- [WORK REQUEST] When you write out the listing, keep each word exactly as it stands but include none of its images.

+-------+

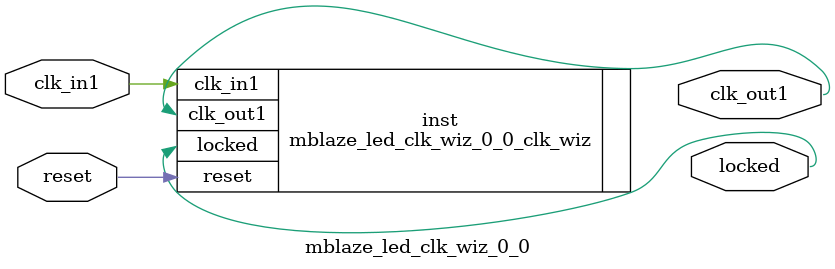
<source format=v>


`timescale 1ps/1ps

(* CORE_GENERATION_INFO = "mblaze_led_clk_wiz_0_0,clk_wiz_v6_0_4_0_0,{component_name=mblaze_led_clk_wiz_0_0,use_phase_alignment=true,use_min_o_jitter=false,use_max_i_jitter=false,use_dyn_phase_shift=false,use_inclk_switchover=false,use_dyn_reconfig=false,enable_axi=0,feedback_source=FDBK_AUTO,PRIMITIVE=MMCM,num_out_clk=1,clkin1_period=10.000,clkin2_period=10.000,use_power_down=false,use_reset=true,use_locked=true,use_inclk_stopped=false,feedback_type=SINGLE,CLOCK_MGR_TYPE=NA,manual_override=false}" *)

module mblaze_led_clk_wiz_0_0 
 (
  // Clock out ports
  output        clk_out1,
  // Status and control signals
  input         reset,
  output        locked,
 // Clock in ports
  input         clk_in1
 );

  mblaze_led_clk_wiz_0_0_clk_wiz inst
  (
  // Clock out ports  
  .clk_out1(clk_out1),
  // Status and control signals               
  .reset(reset), 
  .locked(locked),
 // Clock in ports
  .clk_in1(clk_in1)
  );

endmodule

</source>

+-------+

- [SOLUTION]
<source format=v>


`timescale 1ps/1ps

(* CORE_GENERATION_INFO = "mblaze_led_clk_wiz_0_0,clk_wiz_v6_0_4_0_0,{component_name=mblaze_led_clk_wiz_0_0,use_phase_alignment=true,use_min_o_jitter=false,use_max_i_jitter=false,use_dyn_phase_shift=false,use_inclk_switchover=false,use_dyn_reconfig=false,enable_axi=0,feedback_source=FDBK_AUTO,PRIMITIVE=MMCM,num_out_clk=1,clkin1_period=10.000,clkin2_period=10.000,use_power_down=false,use_reset=true,use_locked=true,use_inclk_stopped=false,feedback_type=SINGLE,CLOCK_MGR_TYPE=NA,manual_override=false}" *)

module mblaze_led_clk_wiz_0_0 
 (
  // Clock out ports
  output        clk_out1,
  // Status and control signals
  input         reset,
  output        locked,
 // Clock in ports
  input         clk_in1
 );

  mblaze_led_clk_wiz_0_0_clk_wiz inst
  (
  // Clock out ports  
  .clk_out1(clk_out1),
  // Status and control signals               
  .reset(reset), 
  .locked(locked),
 // Clock in ports
  .clk_in1(clk_in1)
  );

endmodule

</source>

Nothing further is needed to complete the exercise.